Few dauntless biotechs still queuing for IPOs

By Melissa Trudinger
Tuesday, 20 July, 2004

Mixed results from recent IPOs in the Australian and international biotech sectors have not daunted several local biotechs' plans to list on the ASX in coming months.

Grandbridge (ASX:GBA) spin-out BioPharmica -- a Western Australian company with projects in cancer diagnostics and therapeutics, as well as genetics-based bacterial diagnostics -- is expected to list in the next couple of weeks (expected ASX code: BPH). The company announced on July 6 that it was accepting oversubscriptions until fully subscribed or until July 16. The float aims to raise at least AUD$2.25 million, and up to $4.5 million if oversubscribed.

Living Cell Technologies (NSX:LCT) has hit a few speedbumps in its quest to graduate from the Newcastle Stock Exchange to the ASX, with ASIC placing the company under an interim order preventing offers, issues, sales or transfer of securities while it sorts out a few administrative matters.

The troubles stem from LCT's back-up plan to issue new shares through a rights issue on the NSX, if it was unable to increase shareholding sufficiently to be promoted to the ASX -- a plan that seemed unlikely to happen, given the interest in the company from institutional investors. But unfortunately, the company neglected to apply for the NSX rights issue, which ASIC considered a breach of corporations law. In addition, some minor problems arose with the underwriting agreement after changes were made. ASIC is currently looking at a supplementary prospectus dealing with the issues they raised.

"We're speaking to a lot of [existing] investors and they are comfortable with the situation. Also, institutional investors are OK with it, and we [are still getting] lots of enquiries from potential investors," said LCT's chief operating officer Dr Roger Coats.

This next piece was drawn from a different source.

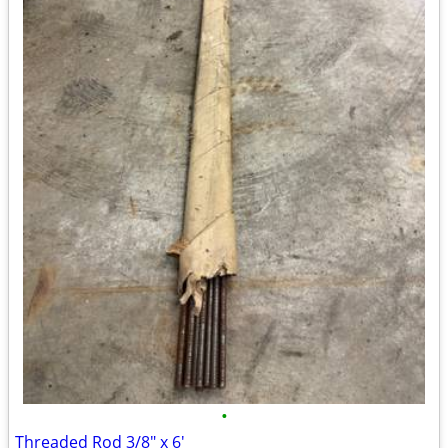
•
Threaded Rod 3/8" x 6'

"It's frustrating, administrative, but not deleterious to the projects -- the [pre-clinical animal] trials are progressing as scheduled."

Meantime, Amrad spinoff Avexa has set the date for its ASX listing to be of 22 September 2004 (expected ASX code: AVX). The demerger -- which will not involve any capital raising -- will see about 80 per cent of the shares issued in the new company go to Amrad shareholders, while Amrad will retain 19.99 per cent. The company will invest $12 million into the spin-out for proof-of-concept studies.

Amrad CEO Peter Smith said the company had decided not to raise capital as part of the demerger, in part because of the softening of the market, but also because proof-of-concept results for the hepatitis B program were due shortly after the demerger.

"In the anti-infective space, animal models give so much data about the drug. Anti-infectives present a higher risk upfront, but if we get over the risk point, we'll have something really valuable," Smith said.

Acrux CEO Igor Gonda recently told Australian Biotechnology News that he hoped the markets would be receptive to a listing later this year. And Proteome Systems is looking at listing at a market capitalisation of around half of the $300 million initially proposed.